13 The Haunted (2018) mengisahkan tentang sekelompok anak muda dari kalangan atas yang gemar mencari sensasi melalui media sosial. Rama, Celsi, Garin, Farel, Hana, Quincy, dan Fira, dikenal sebagai “The Jackals”. Mereka kerap membuat konten prank yang ekstrem dan kontroversial demi mendapatkan popularitas dan jumlah pengikut yang banyak di dunia maya. Kehidupan mereka yang penuh kemewahan dan kebebasan tanpa batas membawa mereka pada sebuah tantangan baru yang dianggap akan semakin melambungkan nama mereka: mengunjungi sebuah resor mewah bernama Pulau Ayunan yang telah lama ditutup dan dikabarkan berhantu. Pulau ini menyimpan legenda kelam tentang serangkaian peristiwa tragis yang menimpa pengunjung dan pengelolanya di masa lalu.

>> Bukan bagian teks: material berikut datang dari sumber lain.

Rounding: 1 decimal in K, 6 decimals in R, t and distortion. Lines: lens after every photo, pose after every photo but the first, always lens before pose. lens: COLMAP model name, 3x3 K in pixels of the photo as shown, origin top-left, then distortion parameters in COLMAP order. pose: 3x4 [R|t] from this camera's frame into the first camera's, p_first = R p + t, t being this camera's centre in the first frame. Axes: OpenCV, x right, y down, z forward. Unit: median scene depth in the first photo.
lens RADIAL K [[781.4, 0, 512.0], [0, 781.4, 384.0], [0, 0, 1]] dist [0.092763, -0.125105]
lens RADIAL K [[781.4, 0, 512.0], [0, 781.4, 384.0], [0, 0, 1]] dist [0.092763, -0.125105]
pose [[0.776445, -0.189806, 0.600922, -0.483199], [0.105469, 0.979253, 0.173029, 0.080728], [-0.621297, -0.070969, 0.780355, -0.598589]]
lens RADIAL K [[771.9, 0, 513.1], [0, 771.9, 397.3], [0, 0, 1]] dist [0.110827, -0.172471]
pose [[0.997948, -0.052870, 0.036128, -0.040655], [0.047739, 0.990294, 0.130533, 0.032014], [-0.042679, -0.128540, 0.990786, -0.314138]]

Dengan penuh percaya diri dan ambisi untuk menciptakan konten viral, The Jackals berangkat menuju Pulau Ayunan. Mereka mengabaikan berbagai peringatan dan cerita seram yang beredar mengenai pulau tersebut. Setibanya di sana, suasana indah namun mencekam langsung terasa. Resor yang dulunya megah kini tampak usang dan menyimpan aura negatif yang kuat. Awalnya, mereka mencoba menjadikan suasana seram itu sebagai bagian dari konten mereka, namun perlahan, kejadian-kejadian aneh mulai menimpa mereka satu per satu. Gangguan gaib yang mereka alami bukan lagi sekadar sensasi untuk kamera, melainkan ancaman nyata yang mengintai nyawa mereka. 13 The Haunted (2018) menunjukkan bagaimana kesombongan dan kehausan akan popularitas dapat membutakan mata terhadap bahaya.
Mereka menyadari bahwa pulau itu benar-benar dihuni oleh arwah-arwah penasaran yang tidak senang dengan kedatangan mereka. Terjebak di pulau terpencil tanpa sinyal dan jalan keluar, persahabatan mereka diuji. Ketakutan mulai menguasai, memunculkan konflik internal dan kepanikan. Mereka harus berjuang melawan entitas gaib yang terus meneror dan mengungkap misteri di balik tragedi Pulau Ayunan jika ingin selamat. Kisah ini menjadi refleksi tentang bahaya obsesi terhadap media sosial dan konsekuensi dari tindakan sembrono yang mengusik ketenangan entitas lain. Perjuangan mereka bukan lagi demi konten, melainkan demi bertahan hidup dari teror yang sesungguhnya.